* [RECORDS PROVIDED]:
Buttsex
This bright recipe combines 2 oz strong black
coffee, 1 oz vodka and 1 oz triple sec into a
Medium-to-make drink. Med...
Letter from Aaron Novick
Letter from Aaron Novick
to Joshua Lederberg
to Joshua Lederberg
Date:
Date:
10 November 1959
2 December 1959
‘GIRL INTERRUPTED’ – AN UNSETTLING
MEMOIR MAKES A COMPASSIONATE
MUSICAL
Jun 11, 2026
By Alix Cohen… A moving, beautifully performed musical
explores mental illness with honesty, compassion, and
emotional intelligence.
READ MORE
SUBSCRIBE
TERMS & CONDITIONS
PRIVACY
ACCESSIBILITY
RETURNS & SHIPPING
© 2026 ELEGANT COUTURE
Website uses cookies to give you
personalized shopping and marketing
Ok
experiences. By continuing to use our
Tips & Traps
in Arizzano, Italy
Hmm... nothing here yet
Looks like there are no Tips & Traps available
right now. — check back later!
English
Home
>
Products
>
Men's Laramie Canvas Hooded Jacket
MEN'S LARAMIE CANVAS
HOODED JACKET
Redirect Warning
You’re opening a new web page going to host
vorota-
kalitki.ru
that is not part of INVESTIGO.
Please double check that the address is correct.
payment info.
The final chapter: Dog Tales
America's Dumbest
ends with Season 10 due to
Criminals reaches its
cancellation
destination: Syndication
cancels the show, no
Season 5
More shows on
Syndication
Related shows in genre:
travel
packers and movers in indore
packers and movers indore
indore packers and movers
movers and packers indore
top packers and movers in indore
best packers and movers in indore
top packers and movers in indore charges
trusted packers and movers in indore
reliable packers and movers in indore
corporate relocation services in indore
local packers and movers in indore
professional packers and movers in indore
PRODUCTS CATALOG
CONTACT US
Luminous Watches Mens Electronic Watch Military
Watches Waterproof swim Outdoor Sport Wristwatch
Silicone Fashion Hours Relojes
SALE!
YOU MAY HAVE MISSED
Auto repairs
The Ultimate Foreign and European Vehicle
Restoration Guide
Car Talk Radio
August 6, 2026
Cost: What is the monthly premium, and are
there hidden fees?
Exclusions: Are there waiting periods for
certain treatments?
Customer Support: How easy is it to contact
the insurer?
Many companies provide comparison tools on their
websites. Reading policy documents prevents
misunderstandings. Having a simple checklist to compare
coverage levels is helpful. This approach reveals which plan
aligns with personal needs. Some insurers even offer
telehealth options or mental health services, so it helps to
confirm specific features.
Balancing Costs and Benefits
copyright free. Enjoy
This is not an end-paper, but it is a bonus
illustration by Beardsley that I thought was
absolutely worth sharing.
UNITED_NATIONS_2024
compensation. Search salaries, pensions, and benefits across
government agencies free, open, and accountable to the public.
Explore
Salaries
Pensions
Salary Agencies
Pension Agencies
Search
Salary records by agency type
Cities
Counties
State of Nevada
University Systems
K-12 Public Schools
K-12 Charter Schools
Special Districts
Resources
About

* [TASK TO COMPLETE]: Display every line of the items that contains the string "Tips". Matching is case-sensitive.

* [REPLY]:
Tips & Traps
Looks like there are no Tips & Traps available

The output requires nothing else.